(Entries taken from a collection)
:::::

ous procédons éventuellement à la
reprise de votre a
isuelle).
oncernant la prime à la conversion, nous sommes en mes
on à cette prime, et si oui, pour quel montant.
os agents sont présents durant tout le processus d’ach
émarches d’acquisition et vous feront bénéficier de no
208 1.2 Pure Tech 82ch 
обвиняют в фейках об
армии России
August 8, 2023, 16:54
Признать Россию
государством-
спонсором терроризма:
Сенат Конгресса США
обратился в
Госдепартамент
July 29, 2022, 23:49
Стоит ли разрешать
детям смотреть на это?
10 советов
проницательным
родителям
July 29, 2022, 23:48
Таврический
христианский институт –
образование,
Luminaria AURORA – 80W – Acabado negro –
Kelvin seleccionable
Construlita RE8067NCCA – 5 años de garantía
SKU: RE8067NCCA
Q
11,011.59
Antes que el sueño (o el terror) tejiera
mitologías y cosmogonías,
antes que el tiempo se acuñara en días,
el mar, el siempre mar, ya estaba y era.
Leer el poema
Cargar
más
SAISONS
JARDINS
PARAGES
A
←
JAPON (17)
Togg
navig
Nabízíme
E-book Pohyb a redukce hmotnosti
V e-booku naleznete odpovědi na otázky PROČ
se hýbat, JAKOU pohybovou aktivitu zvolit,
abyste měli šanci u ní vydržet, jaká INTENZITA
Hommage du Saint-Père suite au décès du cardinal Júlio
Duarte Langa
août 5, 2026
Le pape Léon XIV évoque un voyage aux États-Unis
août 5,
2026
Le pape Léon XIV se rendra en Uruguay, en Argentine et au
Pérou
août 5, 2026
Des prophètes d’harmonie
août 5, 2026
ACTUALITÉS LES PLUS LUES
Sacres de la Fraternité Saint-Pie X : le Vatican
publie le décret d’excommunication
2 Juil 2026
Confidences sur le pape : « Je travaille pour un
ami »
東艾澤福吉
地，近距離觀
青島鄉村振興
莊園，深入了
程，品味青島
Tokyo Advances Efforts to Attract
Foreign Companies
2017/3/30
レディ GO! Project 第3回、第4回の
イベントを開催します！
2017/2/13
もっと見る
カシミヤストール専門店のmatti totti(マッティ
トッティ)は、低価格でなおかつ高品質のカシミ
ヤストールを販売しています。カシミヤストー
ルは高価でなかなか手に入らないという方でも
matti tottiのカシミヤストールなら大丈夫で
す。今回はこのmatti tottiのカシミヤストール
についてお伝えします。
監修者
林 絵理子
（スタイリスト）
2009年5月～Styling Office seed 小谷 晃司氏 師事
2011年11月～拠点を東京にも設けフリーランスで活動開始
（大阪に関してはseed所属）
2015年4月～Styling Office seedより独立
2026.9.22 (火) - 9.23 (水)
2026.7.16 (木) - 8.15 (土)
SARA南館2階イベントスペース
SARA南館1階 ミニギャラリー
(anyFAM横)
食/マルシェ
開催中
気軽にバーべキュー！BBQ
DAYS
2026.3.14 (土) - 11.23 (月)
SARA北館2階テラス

:::::

Looking at the data above, say how many lines contain "Saint", and give no other words.

— Result —
2